The next cell uses the `POSITION`, `RIGHT`, and `LEFT` functions to find the horizontal and vertical screen size of the user.

In [None]:
sql='''
SELECT
  LEFT("screen",POSITION('x' in "screen")-1) AS "x-size",
  RIGHT("screen",LENGTH("screen")-POSITION('x' in "screen")) AS "y-size"
FROM "example-koalas-strings"
WHERE TIME_IN_INTERVAL(__time,'2019-08-25T14/PT1H')
LIMIT 10
'''

display.sql(sql)

Alternatively, you might use a regular expression.

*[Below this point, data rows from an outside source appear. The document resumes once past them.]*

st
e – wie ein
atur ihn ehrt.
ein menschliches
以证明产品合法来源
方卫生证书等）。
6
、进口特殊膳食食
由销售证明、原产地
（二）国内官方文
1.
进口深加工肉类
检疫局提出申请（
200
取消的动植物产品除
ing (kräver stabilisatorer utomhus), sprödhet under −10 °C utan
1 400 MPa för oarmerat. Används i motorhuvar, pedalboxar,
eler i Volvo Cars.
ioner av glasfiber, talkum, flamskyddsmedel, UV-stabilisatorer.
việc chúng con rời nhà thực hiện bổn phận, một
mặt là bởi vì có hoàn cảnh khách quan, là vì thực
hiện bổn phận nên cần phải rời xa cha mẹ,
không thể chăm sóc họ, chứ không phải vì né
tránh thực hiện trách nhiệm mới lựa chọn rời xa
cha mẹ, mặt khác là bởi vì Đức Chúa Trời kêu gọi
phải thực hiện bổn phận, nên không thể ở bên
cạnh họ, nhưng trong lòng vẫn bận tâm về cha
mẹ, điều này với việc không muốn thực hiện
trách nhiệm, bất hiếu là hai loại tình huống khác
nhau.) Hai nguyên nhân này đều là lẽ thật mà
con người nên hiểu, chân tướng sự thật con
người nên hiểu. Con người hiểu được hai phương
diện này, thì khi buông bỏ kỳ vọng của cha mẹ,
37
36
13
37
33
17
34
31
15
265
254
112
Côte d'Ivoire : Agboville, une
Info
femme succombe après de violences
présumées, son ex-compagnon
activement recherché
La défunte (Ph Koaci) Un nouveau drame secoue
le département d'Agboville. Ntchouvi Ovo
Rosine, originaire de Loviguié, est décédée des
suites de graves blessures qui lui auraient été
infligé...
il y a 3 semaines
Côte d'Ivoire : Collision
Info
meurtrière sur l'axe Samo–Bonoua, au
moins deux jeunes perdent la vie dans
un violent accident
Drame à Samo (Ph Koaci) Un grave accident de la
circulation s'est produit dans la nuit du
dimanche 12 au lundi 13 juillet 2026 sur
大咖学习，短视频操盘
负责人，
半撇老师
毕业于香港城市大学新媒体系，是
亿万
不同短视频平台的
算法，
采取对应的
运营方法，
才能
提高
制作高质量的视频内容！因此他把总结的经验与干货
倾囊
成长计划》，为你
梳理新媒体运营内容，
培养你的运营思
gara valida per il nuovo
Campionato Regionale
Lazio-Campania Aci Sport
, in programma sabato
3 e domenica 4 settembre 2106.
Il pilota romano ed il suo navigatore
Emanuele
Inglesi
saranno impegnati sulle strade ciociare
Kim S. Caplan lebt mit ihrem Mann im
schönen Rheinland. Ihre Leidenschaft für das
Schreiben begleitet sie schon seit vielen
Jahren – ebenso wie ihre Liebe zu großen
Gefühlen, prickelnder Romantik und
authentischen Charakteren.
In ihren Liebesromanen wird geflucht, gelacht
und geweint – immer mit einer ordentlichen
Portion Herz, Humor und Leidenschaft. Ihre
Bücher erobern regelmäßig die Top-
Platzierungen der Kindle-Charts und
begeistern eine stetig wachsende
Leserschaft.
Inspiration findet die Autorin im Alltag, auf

Here, `REGEXP_EXTRACT` is combined with `STRING_FORMAT` to display the average screen size by hour.

In [None]:
sql='''
SELECT
  TIME_FLOOR("__time",'PT1H') AS "interval",
  STRING_FORMAT('%.3f x %.3f',AVG(REGEXP_EXTRACT("screen",'([0-9]*)x([0-9]*)',1)),AVG(REGEXP_EXTRACT("screen",'([0-9]*)x([0-9]*)',2))) AS "size-average"
FROM "example-koalas-strings"
WHERE TIME_IN_INTERVAL(__time,'2019-08-25T0/PT12H')
GROUP BY 1
'''

display.sql(sql)

Run the following cell to see another regular expression example, here returning the filename from the image Url in the data.

In [None]:
sql='''
SELECT
  REGEXP_EXTRACT("loaded_image",'[^/\\&\?]+\.\w{3,4}(?=([\?&].*$|$))') AS "filename",
  COUNT(*) AS "events"
FROM "example-koalas-strings"
WHERE TIME_IN_INTERVAL(__time,'2019-08-25T14/PT1H')
GROUP BY 1
'''

df = pd.DataFrame(sql_client.sql(sql))
df.plot.barh(x='filename', y='events')
plt.show()

The next cell contains a SQL statement that uses a regular expression with multiple matches.

In [None]:
sql='''
SELECT
  REGEXP_EXTRACT("loaded_image",'^(([^:/?#]+):)?(//([^/?#]*))?([^?#]*)(\?([^#]*))?(#(.*))?',2) AS "scheme",
  REGEXP_EXTRACT("loaded_image",'^(([^:/?#]+):)?(//([^/?#]*))?([^?#]*)(\?([^#]*))?(#(.*))?',5) AS "path",
  COUNT(DISTINCT "browser") AS "events"
FROM "example-koalas-strings"
WHERE TIME_IN_INTERVAL(__time,'2019-08-25T14/PT1H')
GROUP BY 1, 2
'''

df = pd.DataFrame(sql_client.sql(sql))
df_group=df.groupby(['path','scheme']).sum().unstack()
df_group.plot.bar(stacked="true")
plt.xticks(rotation=45, ha='right')
plt.show()

## Clean up

Run the following cell to remove the XXX used in this notebook from the database.

In [None]:
druid.datasources.drop("example-koalas-strings")

## Summary

* You can use scalar functions in your `SELECT` and `WHERE` clauses at query time and in SQL-based ingestion.
* SQL functions have native equivallents that you can use in JSON-based ingestion.

## Learn more

* Read the documentation around the full list of [scalar string functions](https://druid.apache.org/docs/latest/querying/sql-scalar#string-functions).
* Look for some common string functions in your queries and create a table where these functions have been applied at ingestion time.